* _Data records_:
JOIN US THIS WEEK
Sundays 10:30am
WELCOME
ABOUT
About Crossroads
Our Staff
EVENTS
--
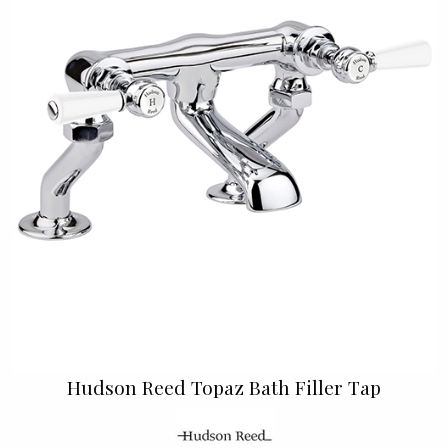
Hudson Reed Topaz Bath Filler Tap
--
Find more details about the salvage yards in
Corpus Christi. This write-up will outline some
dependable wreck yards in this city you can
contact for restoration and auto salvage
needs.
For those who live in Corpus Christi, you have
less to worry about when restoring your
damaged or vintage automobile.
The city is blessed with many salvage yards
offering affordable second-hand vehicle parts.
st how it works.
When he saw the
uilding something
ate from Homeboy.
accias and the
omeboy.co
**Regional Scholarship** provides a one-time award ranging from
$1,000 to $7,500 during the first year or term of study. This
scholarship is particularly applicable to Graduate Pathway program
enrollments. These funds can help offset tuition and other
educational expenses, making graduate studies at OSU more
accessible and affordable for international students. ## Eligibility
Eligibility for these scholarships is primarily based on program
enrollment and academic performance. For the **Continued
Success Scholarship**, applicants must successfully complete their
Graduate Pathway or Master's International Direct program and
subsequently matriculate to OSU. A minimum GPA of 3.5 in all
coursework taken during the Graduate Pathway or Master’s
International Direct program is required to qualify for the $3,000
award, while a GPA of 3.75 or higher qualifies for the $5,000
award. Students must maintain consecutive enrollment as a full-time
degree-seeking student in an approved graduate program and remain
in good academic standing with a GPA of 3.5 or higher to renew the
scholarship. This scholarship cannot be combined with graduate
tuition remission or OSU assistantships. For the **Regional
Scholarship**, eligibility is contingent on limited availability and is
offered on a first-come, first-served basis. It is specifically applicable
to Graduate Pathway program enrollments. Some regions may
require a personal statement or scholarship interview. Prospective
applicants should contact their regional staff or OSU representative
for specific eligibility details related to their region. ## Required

* _Aim of the exercise_: Both end lines included, restate word for word the lines above from the line with "When he saw the" to the line with "scholarship is particularly", and nothing else.

* _Task result_:
When he saw the
uilding something
ate from Homeboy.
accias and the
omeboy.co
**Regional Scholarship** provides a one-time award ranging from
$1,000 to $7,500 during the first year or term of study. This
scholarship is particularly applicable to Graduate Pathway program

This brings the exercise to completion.